This systematic review (PROSPERO CRD42021235435) searched five databases and identified 26 intervention studies from 21 low- and middle-income countries that aimed to reduce cadmium exposure during pregnancy and childhood. Interventions ranged from nutritional supplements, probiotic yogurt, dietary education (rice cooking methods), chelation therapy, and indoor air filtration to agricultural soil remediation (biochar, organic amendments). The review found that several interventions showed measurable reductions in cadmium body burden or food-chain concentrations, but none offered a realistic scalable solution. Rice-specific interventions (rice cooking method education, rice paddy soil biochar amendment) were notably represented. The finding that no existing intervention robustly addresses Cd pollution at scale underscores the ongoing need for upstream source control and supply-chain screening.

Key numbers

Studies included: 26 from 21 LMICs. Human intervention types: nutritional supplements (n=7 studies), medicine/clinical care (n=2), rice cooking education (n=1). Environmental intervention types: agricultural soil remediation, indoor air filtration, policy-level changes (n=4). Key effect sizes from highest-quality studies: urinary Cd in children decreased from mean 12.8 to 9.4 µg/L after dietary intervention (El-Soud et al., Egypt; n=65); biochar application at 10% rate reduced Cd in rice and hazard quotient to acceptable levels (Khan et al., China; n not specified). Indoor air cleaners reduced indoor Cd concentrations during pregnancy.

Methods (brief)

Systematic review of five databases (Scopus, Web of Science, PubMed, Global Health Medicus, Greenfile); search date November 2020. PICO inclusion criteria: pregnant women/children in LMICs, interventions to reduce Cd exposure, human or environmental biomonitoring outcomes. Synthesis without meta-analysis (SWiM/narrative synthesis) due to heterogeneity. Quality assessment using modified GRADE criteria (17-point scale). PRISMA reporting.

Implications

Certification: Reinforces that dietary Cd exposure in vulnerable populations (pregnancy, childhood) is a persistent global problem with limited mitigation options; supports HMT&C rationale for strict Cd limits in foods consumed by these populations.

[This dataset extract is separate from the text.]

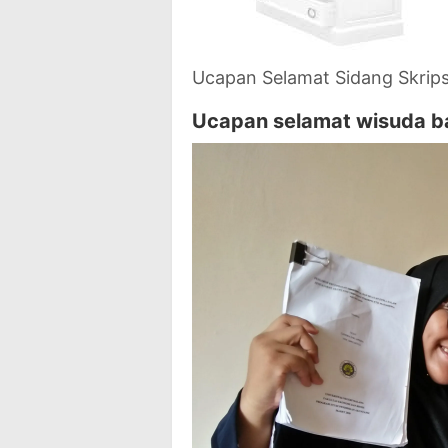
Ucapan Selamat Sidang Skrips
Ucapan selamat wisuda b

Courses: Provides evidence base for mitigation module content, particularly rice cooking method effects and biochar soil amendment; useful for brand QA training on supply-chain Cd reduction. App: Informs the mitigation-options framework for rice and vegetable ingredients; rice cooking method is a documented lever for reducing dietary Cd exposure. Mitigation: Directly relevant to cadmium-dietary-reduction if that page is created.